1993. Publication of La pista de hielo (The Skating Rink), winner of the 1992 Alcalá de Henares Narrative Prize.
1994. He won the City of Irún Literary Prize with Los perros románticos (The Romantic Dogs). Thereafter, he devoted himself exclusively to literature, leaving behind his numerous extra-literary jobs (dish-washer, camp site guard, jewellery salesman, etc.).
1996. Publication of La literatura nazi en América (Nazi literature in the Americas) and Estrella distante (Distant Star). After the publication of these works, Bolaño presented his editor with a book a year.
1997. Publication of the volume of short stories Llamadas telefónicas (Phone Calls), which won the Santiago de Chile Municipal Prize.
1998. Publication of Los detectives salvajes (The Savage Detectives), winner of the 16th Herralde Novel Prize (1998) and the 11th Rómulo Gallegos Prize (1999). He returned to Chile after over 25 years.
2001. Birth of his daughter, Alexandra. Bolaño was always highly protective of his children, “my only homeland”. He dedicated many of his books to them and to Carolina López.
2003. He died on 14 July.

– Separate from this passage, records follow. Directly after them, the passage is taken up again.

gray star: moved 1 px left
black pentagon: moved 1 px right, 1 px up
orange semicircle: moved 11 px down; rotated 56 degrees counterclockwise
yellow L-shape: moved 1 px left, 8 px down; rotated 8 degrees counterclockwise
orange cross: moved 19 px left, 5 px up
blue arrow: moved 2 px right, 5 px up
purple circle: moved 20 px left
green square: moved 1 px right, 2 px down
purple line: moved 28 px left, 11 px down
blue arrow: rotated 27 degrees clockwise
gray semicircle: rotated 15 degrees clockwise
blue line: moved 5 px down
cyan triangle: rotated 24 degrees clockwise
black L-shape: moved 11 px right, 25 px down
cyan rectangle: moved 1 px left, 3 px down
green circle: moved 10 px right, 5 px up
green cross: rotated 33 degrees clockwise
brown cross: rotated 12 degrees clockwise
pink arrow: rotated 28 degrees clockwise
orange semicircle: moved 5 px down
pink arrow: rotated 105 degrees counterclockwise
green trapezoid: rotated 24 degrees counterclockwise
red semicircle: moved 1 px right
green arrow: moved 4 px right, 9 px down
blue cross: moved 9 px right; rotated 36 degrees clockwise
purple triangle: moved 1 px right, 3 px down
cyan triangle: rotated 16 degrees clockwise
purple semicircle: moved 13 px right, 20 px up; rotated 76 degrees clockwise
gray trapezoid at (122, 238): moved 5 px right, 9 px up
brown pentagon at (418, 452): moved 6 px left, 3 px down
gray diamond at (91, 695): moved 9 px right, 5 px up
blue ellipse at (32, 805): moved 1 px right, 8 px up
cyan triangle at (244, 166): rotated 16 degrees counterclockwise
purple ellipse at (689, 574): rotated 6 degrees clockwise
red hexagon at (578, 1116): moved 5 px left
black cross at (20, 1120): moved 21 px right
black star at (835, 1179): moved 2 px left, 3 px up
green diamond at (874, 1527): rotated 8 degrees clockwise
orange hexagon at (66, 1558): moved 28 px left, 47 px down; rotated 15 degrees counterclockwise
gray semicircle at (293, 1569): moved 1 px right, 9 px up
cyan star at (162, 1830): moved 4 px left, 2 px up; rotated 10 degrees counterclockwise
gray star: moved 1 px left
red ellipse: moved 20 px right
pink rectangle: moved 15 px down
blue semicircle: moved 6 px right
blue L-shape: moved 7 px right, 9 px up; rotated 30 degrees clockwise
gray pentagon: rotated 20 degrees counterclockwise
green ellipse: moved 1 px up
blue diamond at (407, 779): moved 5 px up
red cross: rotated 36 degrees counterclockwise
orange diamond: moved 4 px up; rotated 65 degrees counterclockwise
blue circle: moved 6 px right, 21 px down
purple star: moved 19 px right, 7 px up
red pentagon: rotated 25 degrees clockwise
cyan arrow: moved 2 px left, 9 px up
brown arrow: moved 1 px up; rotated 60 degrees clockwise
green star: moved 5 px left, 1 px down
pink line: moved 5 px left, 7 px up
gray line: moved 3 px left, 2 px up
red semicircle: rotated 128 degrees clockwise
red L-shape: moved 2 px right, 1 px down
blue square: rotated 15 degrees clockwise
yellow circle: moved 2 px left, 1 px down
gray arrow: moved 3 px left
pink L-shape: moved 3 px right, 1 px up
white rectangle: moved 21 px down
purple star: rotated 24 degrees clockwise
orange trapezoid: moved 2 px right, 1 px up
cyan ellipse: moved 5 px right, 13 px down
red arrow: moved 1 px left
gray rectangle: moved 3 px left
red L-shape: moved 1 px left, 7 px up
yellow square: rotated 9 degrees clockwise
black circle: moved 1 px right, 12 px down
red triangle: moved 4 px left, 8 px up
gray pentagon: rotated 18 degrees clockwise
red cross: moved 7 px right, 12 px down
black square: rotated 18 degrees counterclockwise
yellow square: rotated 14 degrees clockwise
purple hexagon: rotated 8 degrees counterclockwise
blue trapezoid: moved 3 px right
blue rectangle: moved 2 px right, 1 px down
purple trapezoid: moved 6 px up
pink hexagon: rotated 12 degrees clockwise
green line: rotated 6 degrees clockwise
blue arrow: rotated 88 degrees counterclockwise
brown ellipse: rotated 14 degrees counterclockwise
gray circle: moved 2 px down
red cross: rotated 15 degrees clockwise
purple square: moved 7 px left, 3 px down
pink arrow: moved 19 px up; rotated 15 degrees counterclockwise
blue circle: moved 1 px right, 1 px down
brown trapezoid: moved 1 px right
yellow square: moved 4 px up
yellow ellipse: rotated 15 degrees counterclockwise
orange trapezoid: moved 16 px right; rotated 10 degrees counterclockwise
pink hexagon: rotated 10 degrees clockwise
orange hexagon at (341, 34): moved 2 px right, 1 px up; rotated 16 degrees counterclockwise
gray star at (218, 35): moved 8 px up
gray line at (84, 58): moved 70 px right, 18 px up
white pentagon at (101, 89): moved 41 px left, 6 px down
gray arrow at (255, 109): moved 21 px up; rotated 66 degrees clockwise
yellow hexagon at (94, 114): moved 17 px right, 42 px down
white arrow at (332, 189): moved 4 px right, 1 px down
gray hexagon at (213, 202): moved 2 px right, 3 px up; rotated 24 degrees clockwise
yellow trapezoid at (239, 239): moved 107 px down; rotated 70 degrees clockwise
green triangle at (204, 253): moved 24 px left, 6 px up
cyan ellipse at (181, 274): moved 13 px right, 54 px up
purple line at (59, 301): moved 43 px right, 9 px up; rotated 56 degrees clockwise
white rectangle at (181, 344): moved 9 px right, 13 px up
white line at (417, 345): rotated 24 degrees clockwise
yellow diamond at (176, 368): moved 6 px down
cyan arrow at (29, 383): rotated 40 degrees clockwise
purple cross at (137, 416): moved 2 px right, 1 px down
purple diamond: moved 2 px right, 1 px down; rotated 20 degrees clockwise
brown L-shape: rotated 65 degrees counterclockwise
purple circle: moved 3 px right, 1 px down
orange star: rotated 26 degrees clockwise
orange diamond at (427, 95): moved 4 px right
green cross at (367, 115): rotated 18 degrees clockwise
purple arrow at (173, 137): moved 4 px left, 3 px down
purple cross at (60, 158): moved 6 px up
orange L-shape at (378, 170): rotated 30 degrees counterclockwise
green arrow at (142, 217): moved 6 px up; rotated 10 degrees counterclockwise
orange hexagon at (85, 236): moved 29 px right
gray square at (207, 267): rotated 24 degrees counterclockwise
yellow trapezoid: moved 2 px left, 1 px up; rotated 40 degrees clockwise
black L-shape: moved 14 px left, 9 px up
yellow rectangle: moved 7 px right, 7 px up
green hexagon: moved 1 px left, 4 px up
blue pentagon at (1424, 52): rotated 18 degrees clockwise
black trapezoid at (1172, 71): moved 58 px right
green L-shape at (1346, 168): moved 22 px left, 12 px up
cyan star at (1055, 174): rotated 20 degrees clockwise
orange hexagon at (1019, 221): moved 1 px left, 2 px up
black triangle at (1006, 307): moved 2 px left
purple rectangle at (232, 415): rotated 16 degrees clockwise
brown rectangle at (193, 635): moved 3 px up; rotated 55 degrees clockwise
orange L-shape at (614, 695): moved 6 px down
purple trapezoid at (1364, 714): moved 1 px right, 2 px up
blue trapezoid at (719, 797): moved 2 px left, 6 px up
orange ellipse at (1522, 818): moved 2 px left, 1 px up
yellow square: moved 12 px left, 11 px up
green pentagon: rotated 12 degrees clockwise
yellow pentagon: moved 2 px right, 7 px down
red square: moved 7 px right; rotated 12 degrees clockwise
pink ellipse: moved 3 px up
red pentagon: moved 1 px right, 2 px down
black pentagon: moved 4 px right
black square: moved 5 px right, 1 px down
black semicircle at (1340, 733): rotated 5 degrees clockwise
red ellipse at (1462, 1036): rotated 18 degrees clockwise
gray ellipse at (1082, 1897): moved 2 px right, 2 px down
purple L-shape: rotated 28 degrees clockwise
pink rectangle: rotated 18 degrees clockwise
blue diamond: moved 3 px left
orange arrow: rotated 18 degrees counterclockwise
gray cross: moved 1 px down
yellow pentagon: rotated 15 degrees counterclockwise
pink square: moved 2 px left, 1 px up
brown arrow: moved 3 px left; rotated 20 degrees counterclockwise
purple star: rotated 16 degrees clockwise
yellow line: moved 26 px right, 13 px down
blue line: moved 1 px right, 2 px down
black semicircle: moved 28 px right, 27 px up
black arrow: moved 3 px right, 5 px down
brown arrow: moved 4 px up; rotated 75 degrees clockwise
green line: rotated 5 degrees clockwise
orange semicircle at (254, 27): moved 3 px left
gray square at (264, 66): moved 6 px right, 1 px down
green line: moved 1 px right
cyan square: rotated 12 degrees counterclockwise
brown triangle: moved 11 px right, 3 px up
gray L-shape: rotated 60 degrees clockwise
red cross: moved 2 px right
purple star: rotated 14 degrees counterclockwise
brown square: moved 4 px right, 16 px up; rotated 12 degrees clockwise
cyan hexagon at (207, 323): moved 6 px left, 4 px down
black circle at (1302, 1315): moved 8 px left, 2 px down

A few days later, as he had expressly requested, his ashes were scattered in the Bay of Blanes.
2004. Posthumous publication of 2666, his culminating work, winner of several prizes: Salambó (Barcelona), Ciutat de Barcelona, Municipal de Literatura de Santiago de Chile, Fundación José Manuel Lara (2005), Altazor (2005) and National Book Critics Circle Award (New York, 2008).
Other of Bolaño’s texts were later published: Entre paréntesis (2004, Between Parentheses), La Universidad Desconocida (2007, The Unknown University), El secreto del mal (2007, The Secret of Evil), El Tercer Reich (2010, The Third Reich) and Los sinsabores del verdadero policía (2011, Woes of the True Policeman).